In a speech in January 2019, Powell made clear that interest rate rises were off the agenda and the reduction of the Fed’s assets would be put on hold. This was followed by cuts in rates from the middle of 2019.

But Powell and the FOMC recognised this was not sufficient so long as there was even a trace of ambiguity remaining in the Fed’s policy framework. This led to the policy review the results of which were announced yesterday—a guarantee to the financial oligarchy that the ultra-cheap monetary policy, so essential to its operations, would continue indefinitely.

In his speech, Powell did not specifically deal with the measures initiated by the Fed in response to the meltdown of the financial system in mid-March when the Fed stepped in to act as the backstop for every area of the market.

It announced further massive purchases of Treasury bonds, the buying up of student loan and credit card debt, short-term commercial paper and initiating, for the first time, a program of buying corporate bonds, including from companies that had been junk-rated as a result of the pandemic

There were more than enough reassurances for Wall Street in the speech that these measures, described as temporary and to be withdrawn at some point, would also be permanent.

Powell noted that in previous times expansions in the economy typically ended in overheating and rising inflation but in the past period long expansions had been more likely to end with financial instability “prompting essential efforts to substantially increase the strength and resilience of the financial system.”
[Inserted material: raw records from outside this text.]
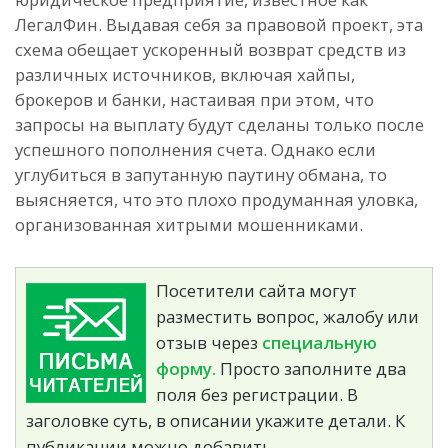
ЛегалФин. Выдавая себя за правовой проект, эта
схема обещает ускоренный возврат средств из
различных источников, включая хайпы,
брокеров и банки, настаивая при этом, что
запросы на выплату будут сделаны только после
успешного пополнения счета. Однако если
углубиться в запутанную паутину обмана, то
выясняется, что это плохо продуманная уловка,
организованная хитрыми мошенниками.
Посетители сайта могут
разместить вопрос, жалобу или
отзыв через
специальную
форму.
Просто заполните два
поля без регистрации. В
заголовке суть, в описании укажите детали. К
публикации можно добавить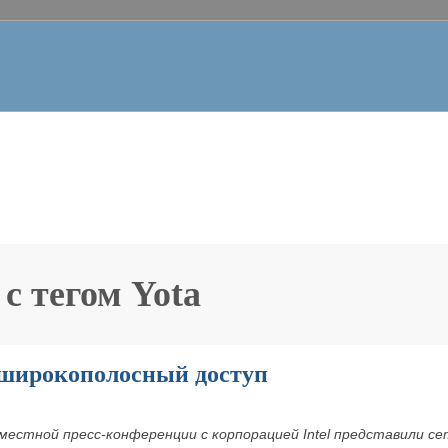
 с тегом
Yota
широкополосный доступ
вместной пресс-конференции с корпорацией Intel представили се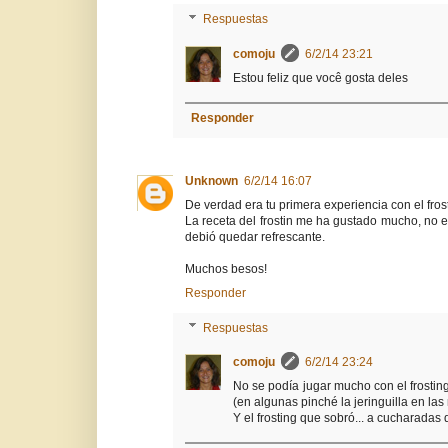
Respuestas
comoju
6/2/14 23:21
Estou feliz que você gosta deles
Responder
Unknown
6/2/14 16:07
De verdad era tu primera experiencia con el fro
La receta del frostin me ha gustado mucho, no
debió quedar refrescante.
Muchos besos!
Responder
Respuestas
comoju
6/2/14 23:24
No se podía jugar mucho con el frostin
(en algunas pinché la jeringuilla en la
Y el frosting que sobró... a cucharadas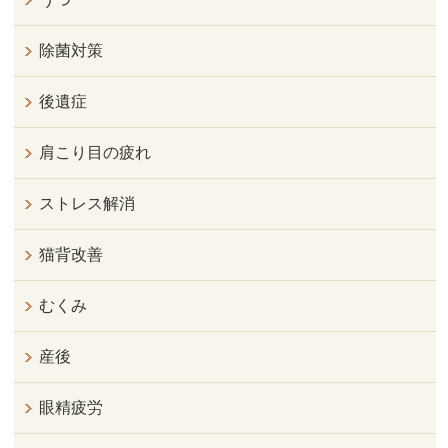
除菌対策
後遺症
肩こり目の疲れ
ストレス解消
猫背改善
むくみ
産後
眼精疲労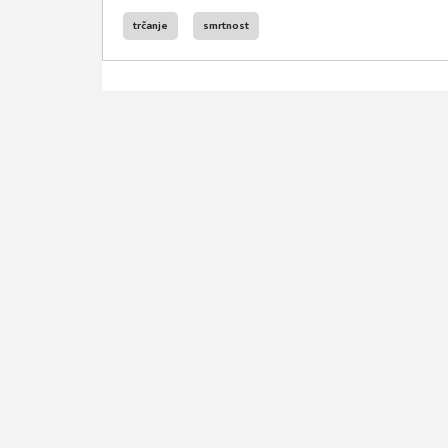
trčanje
smrtnost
In another part of the speech, he said Fed policy was determined by risks to the economic outlook, “including potential risks to the financial system that could impede the attainment of our goals” and that to “counter these risks, we are prepared to use our full range of tools.”

There can be mistaking the essential content of the Fed’s adjustment to its statement of objectives. It makes clear that the orgy of speculation, leading to the creation of fabulous wealth at one pole and increasing poverty and misery at the other, is the official policy of the central financial arm of the capitalist state.